> _ASSIGNED TASK_
Figure out the number of lines in the data that hold the string "MavPad". Reply with that figure only.
(LISTED ENTRIES)
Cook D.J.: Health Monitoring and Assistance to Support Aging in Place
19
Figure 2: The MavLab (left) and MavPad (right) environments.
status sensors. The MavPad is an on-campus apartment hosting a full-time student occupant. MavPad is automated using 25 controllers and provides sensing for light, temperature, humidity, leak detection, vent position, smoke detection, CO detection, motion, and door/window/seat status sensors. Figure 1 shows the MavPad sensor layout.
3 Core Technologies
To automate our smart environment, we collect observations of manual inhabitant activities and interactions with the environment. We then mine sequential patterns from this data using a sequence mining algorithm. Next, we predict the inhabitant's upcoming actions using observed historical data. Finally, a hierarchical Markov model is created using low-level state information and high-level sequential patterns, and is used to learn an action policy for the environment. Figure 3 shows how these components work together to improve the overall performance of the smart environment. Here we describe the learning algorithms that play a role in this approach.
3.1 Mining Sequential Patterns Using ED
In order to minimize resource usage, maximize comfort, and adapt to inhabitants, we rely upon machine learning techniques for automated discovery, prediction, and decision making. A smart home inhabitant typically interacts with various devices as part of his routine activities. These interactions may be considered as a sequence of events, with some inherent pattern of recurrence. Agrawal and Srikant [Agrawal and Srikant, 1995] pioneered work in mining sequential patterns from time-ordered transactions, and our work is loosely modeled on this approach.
(End LISTED ENTRIES)
> _RESULT OF THE TASK_
2